What is Referendum 88?

Referendum 88 will decide the fate of Initiative 1000 (see below), a ballot initiative approved by the legislature last year. An “approve” vote on Referendum 88 will enable I-1000 to move forward; a “reject” vote will block it from becoming law.

What is Initiative 1000?

Initiative 1000 would reverse a statewide ban on affirmative action enacted by ballot initiative in 1998 (I-200). Initiative 1000 allows for characteristics such as race, sex, color, ethnicity, national origin, age, sexual orientation, disability, or veteran status to be used as factors when considering a person for public education or public employment, but prohibits the use of quotas or preferential treatment.

I-1000 also creates the Governor’s Commission on Diversity, Equity, and Inclusion, which oversees the state’s progress on its goal to guarantee “every resident of Washington state equal opportunity and access to public education and public employment.”

Why is an approve vote on Referendum 88 so important?

Opponents of affirmative action often reference it as reverse discrimination. In truth, opposing affirmative action validates the status quo—a status quo that is constructed on and maintained by centuries of institutionalized racism and oppression.

Racial discrimination seeps into every aspect of society, including home-ownership, employment, healthcare, criminalization, child welfare involvement, and education. To this day, Black households have only 10 cents in wealth for every dollar held by White households, and rates of Black homeownership (43%) are almost half those of White ownership (73%)—the same level as in the 1960s when discrimination, such as redlining and racial covenants, was legal.

In the twenty-one years since I-200 banned affirmative action, racial inequities in education and employment have only widened: state contracts for businesses and people and color decreased from 10% to between 3% and 1%; rates of Black, Native American, and Pacific Islander students enrolled in 4-year colleges decreased statewide; and Seattle Public Schools are six times more segregated than in 1990.

Discrimination is not only based on race; it also impacts every other protected class listed in I-1000. Regardless of industry or education level, women in the US make 82 cents for every dollar made by men, and the gaps are even wider for women of color. Older workers face longer lengths of time to get hired into new positions, with an average one-year-long employment wait for a 54-year-old job-hunter. Transgender people are three times more likely to be unemployed than the general population, while the U.S. Supreme Court is currently considering whether employers can legally discriminate against LGBTQ people in the workplace.
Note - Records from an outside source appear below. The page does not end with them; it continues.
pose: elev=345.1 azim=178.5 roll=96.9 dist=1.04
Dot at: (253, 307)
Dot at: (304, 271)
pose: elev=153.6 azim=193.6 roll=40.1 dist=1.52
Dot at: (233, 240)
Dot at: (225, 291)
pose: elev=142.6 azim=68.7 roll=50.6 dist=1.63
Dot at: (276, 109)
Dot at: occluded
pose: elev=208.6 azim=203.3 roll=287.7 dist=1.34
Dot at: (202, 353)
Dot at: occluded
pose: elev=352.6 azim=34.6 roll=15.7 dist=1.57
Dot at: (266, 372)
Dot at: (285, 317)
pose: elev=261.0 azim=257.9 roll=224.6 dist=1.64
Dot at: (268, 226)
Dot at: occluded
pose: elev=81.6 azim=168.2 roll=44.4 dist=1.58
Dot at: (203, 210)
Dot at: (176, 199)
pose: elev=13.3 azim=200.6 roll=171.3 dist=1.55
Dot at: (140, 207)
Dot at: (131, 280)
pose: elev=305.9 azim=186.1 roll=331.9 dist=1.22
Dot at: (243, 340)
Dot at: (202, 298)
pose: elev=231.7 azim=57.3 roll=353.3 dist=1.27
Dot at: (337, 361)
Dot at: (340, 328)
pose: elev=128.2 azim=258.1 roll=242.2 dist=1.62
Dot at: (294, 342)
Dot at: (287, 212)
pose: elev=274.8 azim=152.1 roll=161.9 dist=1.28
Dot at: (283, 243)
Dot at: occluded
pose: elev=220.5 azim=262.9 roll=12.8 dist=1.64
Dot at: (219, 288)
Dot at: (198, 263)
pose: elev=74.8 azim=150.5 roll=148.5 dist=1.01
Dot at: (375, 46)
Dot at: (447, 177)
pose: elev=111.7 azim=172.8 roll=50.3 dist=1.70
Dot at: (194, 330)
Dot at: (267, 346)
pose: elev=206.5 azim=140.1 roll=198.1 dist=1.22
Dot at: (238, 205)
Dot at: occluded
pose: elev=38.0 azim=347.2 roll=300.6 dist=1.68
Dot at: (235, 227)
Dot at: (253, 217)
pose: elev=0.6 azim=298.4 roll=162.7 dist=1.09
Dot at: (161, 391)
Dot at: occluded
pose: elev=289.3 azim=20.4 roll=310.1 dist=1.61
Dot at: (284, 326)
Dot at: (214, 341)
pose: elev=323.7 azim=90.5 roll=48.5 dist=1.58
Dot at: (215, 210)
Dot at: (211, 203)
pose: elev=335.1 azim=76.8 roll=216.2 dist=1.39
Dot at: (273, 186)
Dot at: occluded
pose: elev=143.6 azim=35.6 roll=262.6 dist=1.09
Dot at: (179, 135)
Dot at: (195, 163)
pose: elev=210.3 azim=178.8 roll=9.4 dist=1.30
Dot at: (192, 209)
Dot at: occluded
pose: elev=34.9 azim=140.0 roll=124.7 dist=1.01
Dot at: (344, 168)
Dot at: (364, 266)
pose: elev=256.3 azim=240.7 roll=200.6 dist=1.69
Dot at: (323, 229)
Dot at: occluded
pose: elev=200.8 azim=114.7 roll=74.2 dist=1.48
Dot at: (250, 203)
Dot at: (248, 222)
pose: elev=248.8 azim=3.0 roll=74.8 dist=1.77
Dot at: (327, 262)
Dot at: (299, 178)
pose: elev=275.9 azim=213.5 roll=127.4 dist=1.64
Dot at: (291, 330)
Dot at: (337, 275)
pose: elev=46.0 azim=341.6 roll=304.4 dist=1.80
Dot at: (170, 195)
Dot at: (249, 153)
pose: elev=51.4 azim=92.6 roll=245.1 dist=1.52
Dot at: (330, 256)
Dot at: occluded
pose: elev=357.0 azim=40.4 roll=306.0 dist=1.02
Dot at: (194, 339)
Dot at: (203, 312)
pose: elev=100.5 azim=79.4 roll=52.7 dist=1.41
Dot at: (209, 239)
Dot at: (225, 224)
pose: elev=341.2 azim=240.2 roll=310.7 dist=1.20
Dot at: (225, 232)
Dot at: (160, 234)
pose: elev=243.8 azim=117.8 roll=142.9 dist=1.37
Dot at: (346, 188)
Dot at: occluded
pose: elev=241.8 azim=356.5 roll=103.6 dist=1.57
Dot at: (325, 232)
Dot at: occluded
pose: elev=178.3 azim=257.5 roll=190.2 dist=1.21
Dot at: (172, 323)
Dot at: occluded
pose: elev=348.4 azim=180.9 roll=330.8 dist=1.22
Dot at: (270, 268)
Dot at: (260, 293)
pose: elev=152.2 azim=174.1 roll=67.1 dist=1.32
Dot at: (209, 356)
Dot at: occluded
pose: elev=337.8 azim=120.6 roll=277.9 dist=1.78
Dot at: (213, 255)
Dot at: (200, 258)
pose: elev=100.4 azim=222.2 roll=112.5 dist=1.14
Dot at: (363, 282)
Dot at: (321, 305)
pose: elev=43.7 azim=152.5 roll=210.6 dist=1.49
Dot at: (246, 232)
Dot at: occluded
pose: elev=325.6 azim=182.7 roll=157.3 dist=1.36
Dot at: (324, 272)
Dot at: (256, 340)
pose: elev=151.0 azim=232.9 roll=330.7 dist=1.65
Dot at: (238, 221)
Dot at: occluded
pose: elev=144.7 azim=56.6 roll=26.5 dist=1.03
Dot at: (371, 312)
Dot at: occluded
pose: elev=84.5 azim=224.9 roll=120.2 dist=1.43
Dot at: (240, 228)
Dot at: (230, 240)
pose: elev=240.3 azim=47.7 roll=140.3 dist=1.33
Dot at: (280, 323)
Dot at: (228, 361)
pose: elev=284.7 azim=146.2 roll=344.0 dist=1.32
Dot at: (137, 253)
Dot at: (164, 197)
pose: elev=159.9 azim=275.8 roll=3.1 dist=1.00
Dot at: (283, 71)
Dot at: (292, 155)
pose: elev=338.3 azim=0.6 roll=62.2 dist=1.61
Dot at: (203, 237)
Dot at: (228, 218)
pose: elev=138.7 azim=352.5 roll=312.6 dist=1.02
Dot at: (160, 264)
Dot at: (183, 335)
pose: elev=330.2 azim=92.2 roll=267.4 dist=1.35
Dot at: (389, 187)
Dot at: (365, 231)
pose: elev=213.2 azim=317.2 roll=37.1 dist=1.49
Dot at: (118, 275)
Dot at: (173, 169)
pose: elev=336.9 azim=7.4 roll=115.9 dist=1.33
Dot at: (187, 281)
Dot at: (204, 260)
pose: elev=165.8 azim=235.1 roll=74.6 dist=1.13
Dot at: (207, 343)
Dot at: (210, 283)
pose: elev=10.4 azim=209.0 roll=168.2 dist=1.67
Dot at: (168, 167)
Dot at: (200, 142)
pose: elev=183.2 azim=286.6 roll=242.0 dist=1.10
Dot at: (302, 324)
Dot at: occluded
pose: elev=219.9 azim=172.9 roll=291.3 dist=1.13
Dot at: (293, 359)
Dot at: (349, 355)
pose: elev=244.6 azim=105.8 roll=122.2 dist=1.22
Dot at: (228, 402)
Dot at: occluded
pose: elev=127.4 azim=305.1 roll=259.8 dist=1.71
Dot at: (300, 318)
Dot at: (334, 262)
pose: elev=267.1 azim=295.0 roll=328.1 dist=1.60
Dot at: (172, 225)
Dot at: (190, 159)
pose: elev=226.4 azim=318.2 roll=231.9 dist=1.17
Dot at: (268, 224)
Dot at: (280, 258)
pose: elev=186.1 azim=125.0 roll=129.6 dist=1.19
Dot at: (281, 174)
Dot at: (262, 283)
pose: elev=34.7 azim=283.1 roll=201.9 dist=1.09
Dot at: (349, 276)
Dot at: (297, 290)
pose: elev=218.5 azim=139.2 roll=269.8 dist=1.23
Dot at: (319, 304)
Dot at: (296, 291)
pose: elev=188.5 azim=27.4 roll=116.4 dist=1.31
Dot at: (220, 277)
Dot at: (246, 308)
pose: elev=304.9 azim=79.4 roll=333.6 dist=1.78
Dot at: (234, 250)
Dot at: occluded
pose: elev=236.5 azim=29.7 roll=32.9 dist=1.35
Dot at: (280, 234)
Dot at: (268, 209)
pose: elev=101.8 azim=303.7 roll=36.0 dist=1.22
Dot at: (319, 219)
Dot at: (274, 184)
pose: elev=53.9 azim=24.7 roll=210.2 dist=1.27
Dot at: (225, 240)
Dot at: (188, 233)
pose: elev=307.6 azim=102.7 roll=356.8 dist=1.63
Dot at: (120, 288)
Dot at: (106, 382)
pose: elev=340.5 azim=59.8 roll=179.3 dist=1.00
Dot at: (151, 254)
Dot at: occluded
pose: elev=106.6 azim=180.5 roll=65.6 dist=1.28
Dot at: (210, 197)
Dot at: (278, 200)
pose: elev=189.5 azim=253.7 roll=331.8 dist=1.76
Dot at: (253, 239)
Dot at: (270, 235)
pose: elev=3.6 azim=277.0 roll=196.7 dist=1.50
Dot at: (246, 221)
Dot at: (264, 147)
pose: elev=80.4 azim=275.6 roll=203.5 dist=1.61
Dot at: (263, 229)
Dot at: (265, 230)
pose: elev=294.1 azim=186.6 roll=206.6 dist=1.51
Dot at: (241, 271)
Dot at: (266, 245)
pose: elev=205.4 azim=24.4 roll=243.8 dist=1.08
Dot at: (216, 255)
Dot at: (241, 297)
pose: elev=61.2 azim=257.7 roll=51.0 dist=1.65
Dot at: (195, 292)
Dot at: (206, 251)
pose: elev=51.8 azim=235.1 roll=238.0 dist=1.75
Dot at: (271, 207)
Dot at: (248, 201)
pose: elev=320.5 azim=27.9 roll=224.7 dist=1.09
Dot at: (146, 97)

And people with disabilities are 41% less likely to be employed than people without disabilities.

Undoing our society’s deep inequities—from race to age to ability to sexuality—requires us to identify and overturn the laws that have created and maintained that inequity. That means passing laws like I-1000.

What is the impact on young people experiencing homelessness?

The demographics of young people experiencing homelessness give a clear picture of how racism and oppression operate today and why laws like I-1000 are so critical. More than a third of young people experiencing homelessness in King County identify as LGBTQ and almost two-thirds are youth of color. The two systems with the largest pipelines into homelessness—the child welfare system and the juvenile justice system—show similar disproportionalities. Nationally, almost half of the youth in foster care are youth of color, and two-thirds of youth in the juvenile justice system are youth of color.

YouthCare is committed to addressing the root causes of youth homelessness and dismantling the barriers that young people face every day. I-200’s ban on affirmative action is one of those barriers.

Initiative 1000 would increase educational and employment access for the young people we serve. It is a critical step toward a more fair and equitable society—one that expands access to those who have been historically denied it. Vote to approve Referendum 88!